> **EXERCISE AIM**:
Please repeat the data below exactly, with the pictures removed.

> **Items listed in a dataset**:
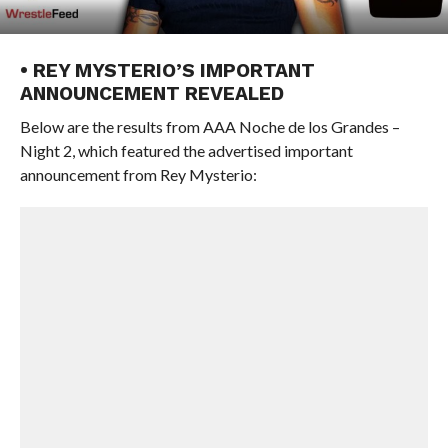
• REY MYSTERIO’S IMPORTANT
ANNOUNCEMENT REVEALED
Below are the results from AAA Noche de los Grandes –
Night 2, which featured the advertised important
announcement from Rey Mysterio:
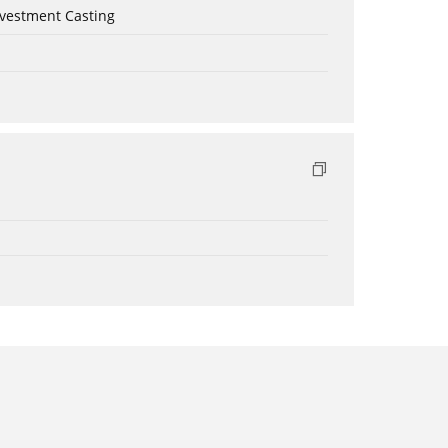
nvestment Casting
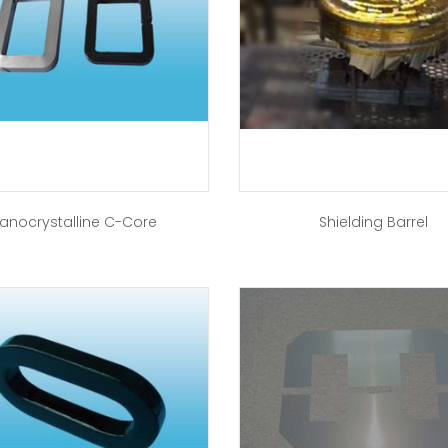
anocrystalline C-Core
Shielding Barrel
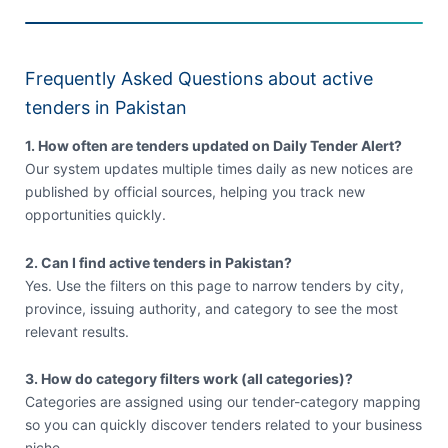
Frequently Asked Questions about active
tenders in Pakistan
1. How often are tenders updated on Daily Tender Alert?
Our system updates multiple times daily as new notices are
published by official sources, helping you track new
opportunities quickly.
2. Can I find active tenders in Pakistan?
Yes. Use the filters on this page to narrow tenders by city,
province, issuing authority, and category to see the most
relevant results.
3. How do category filters work (all categories)?
Categories are assigned using our tender-category mapping
so you can quickly discover tenders related to your business
niche.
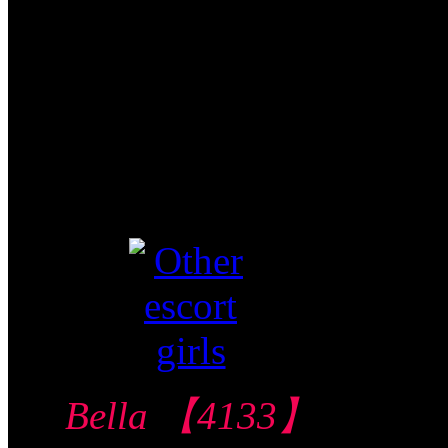
$290/60mins/1
Shot FJ
Video视频
Verified
Bella 【4133】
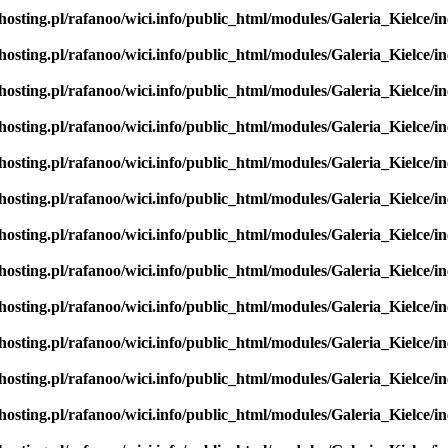
hosting.pl/rafanoo/wici.info/public_html/modules/Galeria_Kielce/in
hosting.pl/rafanoo/wici.info/public_html/modules/Galeria_Kielce/in
hosting.pl/rafanoo/wici.info/public_html/modules/Galeria_Kielce/in
hosting.pl/rafanoo/wici.info/public_html/modules/Galeria_Kielce/in
hosting.pl/rafanoo/wici.info/public_html/modules/Galeria_Kielce/in
hosting.pl/rafanoo/wici.info/public_html/modules/Galeria_Kielce/in
hosting.pl/rafanoo/wici.info/public_html/modules/Galeria_Kielce/in
hosting.pl/rafanoo/wici.info/public_html/modules/Galeria_Kielce/in
hosting.pl/rafanoo/wici.info/public_html/modules/Galeria_Kielce/in
hosting.pl/rafanoo/wici.info/public_html/modules/Galeria_Kielce/in
hosting.pl/rafanoo/wici.info/public_html/modules/Galeria_Kielce/in
hosting.pl/rafanoo/wici.info/public_html/modules/Galeria_Kielce/in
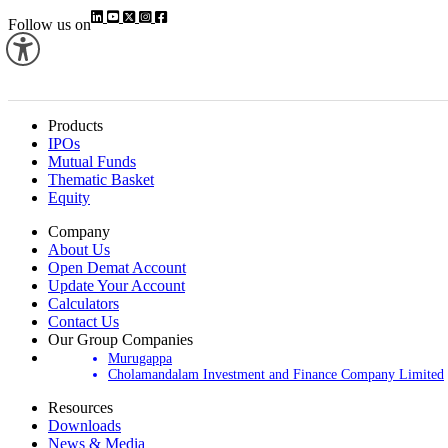
Follow us on
Products
IPOs
Mutual Funds
Thematic Basket
Equity
Company
About Us
Open Demat Account
Update Your Account
Calculators
Contact Us
Our Group Companies
Murugappa
Cholamandalam Investment and Finance Company Limited
Resources
Downloads
News & Media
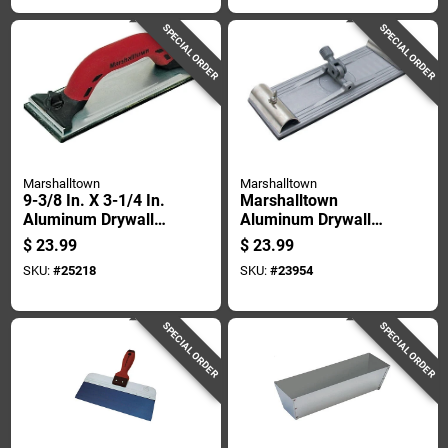
SPECIAL ORDER
SPECIAL ORDER
Marshalltown
Marshalltown
9-3/8 In. X 3-1/4 In.
Marshalltown
Aluminum Drywall
Aluminum Drywall
Hand Sander Model
Pole Sander 3.25 In.
$
23.99
$
23.99
20d
W X 9-3/8 In. L
SKU:
#
25218
SKU:
#
23954
SPECIAL ORDER
SPECIAL ORDER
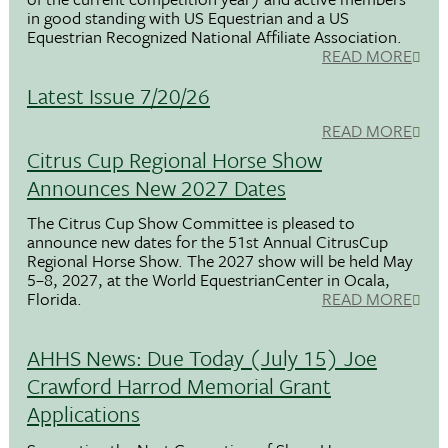
in good standing with US Equestrian and a US
Equestrian Recognized National Affiliate Association.
READ MORE
Latest Issue 7/20/26
READ MORE
Citrus Cup Regional Horse Show
Announces New 2027 Dates
The Citrus Cup Show Committee is pleased to
announce new dates for the 51st Annual CitrusCup
Regional Horse Show. The 2027 show will be held May
5–8, 2027, at the World EquestrianCenter in Ocala,
Florida.
READ MORE
AHHS News: Due Today (July 15) Joe
Crawford Harrod Memorial Grant
Applications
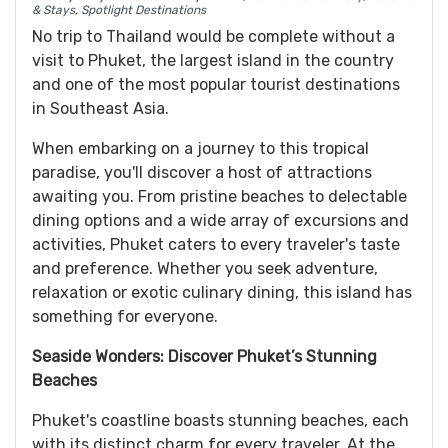
& Stays
,
Spotlight Destinations
No trip to Thailand would be complete without a
visit to Phuket, the largest island in the country
and one of the most popular tourist destinations
in Southeast Asia.
When embarking on a journey to this tropical
paradise, you'll discover a host of attractions
awaiting you. From pristine beaches to delectable
dining options and a wide array of excursions and
activities, Phuket caters to every traveler's taste
and preference. Whether you seek adventure,
relaxation or exotic culinary dining, this island has
something for everyone.
Seaside Wonders: Discover Phuket’s Stunning
Beaches
Phuket's coastline boasts stunning beaches, each
with its distinct charm for every traveler. At the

> **ANSWER TO THIS TASK**:
• REY MYSTERIO’S IMPORTANT
ANNOUNCEMENT REVEALED
Below are the results from AAA Noche de los Grandes –
Night 2, which featured the advertised important
announcement from Rey Mysterio:
nvestment Casting
anocrystalline C-Core
Shielding Barrel
Frequently Asked Questions about active
tenders in Pakistan
1. How often are tenders updated on Daily Tender Alert?
Our system updates multiple times daily as new notices are
published by official sources, helping you track new
opportunities quickly.
2. Can I find active tenders in Pakistan?
Yes. Use the filters on this page to narrow tenders by city,
province, issuing authority, and category to see the most
relevant results.
3. How do category filters work (all categories)?
Categories are assigned using our tender-category mapping
so you can quickly discover tenders related to your business
niche.
$290/60mins/1
Shot FJ
Video视频
Verified
Bella 【4133】
hosting.pl/rafanoo/wici.info/public_html/modules/Galeria_Kielce/in
hosting.pl/rafanoo/wici.info/public_html/modules/Galeria_Kielce/in
hosting.pl/rafanoo/wici.info/public_html/modules/Galeria_Kielce/in
hosting.pl/rafanoo/wici.info/public_html/modules/Galeria_Kielce/in
hosting.pl/rafanoo/wici.info/public_html/modules/Galeria_Kielce/in
hosting.pl/rafanoo/wici.info/public_html/modules/Galeria_Kielce/in
hosting.pl/rafanoo/wici.info/public_html/modules/Galeria_Kielce/in
hosting.pl/rafanoo/wici.info/public_html/modules/Galeria_Kielce/in
hosting.pl/rafanoo/wici.info/public_html/modules/Galeria_Kielce/in
hosting.pl/rafanoo/wici.info/public_html/modules/Galeria_Kielce/in
hosting.pl/rafanoo/wici.info/public_html/modules/Galeria_Kielce/in
hosting.pl/rafanoo/wici.info/public_html/modules/Galeria_Kielce/in
Follow us on
Products
IPOs
Mutual Funds
Thematic Basket
Equity
Company
About Us
Open Demat Account
Update Your Account
Calculators
Contact Us
Our Group Companies
Murugappa
Cholamandalam Investment and Finance Company Limited
Resources
Downloads
News & Media
SPECIAL ORDER
SPECIAL ORDER
Marshalltown
Marshalltown
9-3/8 In. X 3-1/4 In.
Marshalltown
Aluminum Drywall
Aluminum Drywall
Hand Sander Model
Pole Sander 3.25 In.
$
23.99
$
23.99
20d
W X 9-3/8 In. L
SKU:
#
25218
SKU:
#
23954
SPECIAL ORDER
SPECIAL ORDER
in good standing with US Equestrian and a US
Equestrian Recognized National Affiliate Association.
READ MORE
Latest Issue 7/20/26
READ MORE
Citrus Cup Regional Horse Show
Announces New 2027 Dates
The Citrus Cup Show Committee is pleased to
announce new dates for the 51st Annual CitrusCup
Regional Horse Show. The 2027 show will be held May
5–8, 2027, at the World EquestrianCenter in Ocala,
Florida.
READ MORE
AHHS News: Due Today (July 15) Joe
Crawford Harrod Memorial Grant
Applications
& Stays
,
Spotlight Destinations
No trip to Thailand would be complete without a
visit to Phuket, the largest island in the country
and one of the most popular tourist destinations
in Southeast Asia.
When embarking on a journey to this tropical
paradise, you'll discover a host of attractions
awaiting you. From pristine beaches to delectable
dining options and a wide array of excursions and
activities, Phuket caters to every traveler's taste
and preference. Whether you seek adventure,
relaxation or exotic culinary dining, this island has
something for everyone.
Seaside Wonders: Discover Phuket’s Stunning
Beaches
Phuket's coastline boasts stunning beaches, each
with its distinct charm for every traveler. At the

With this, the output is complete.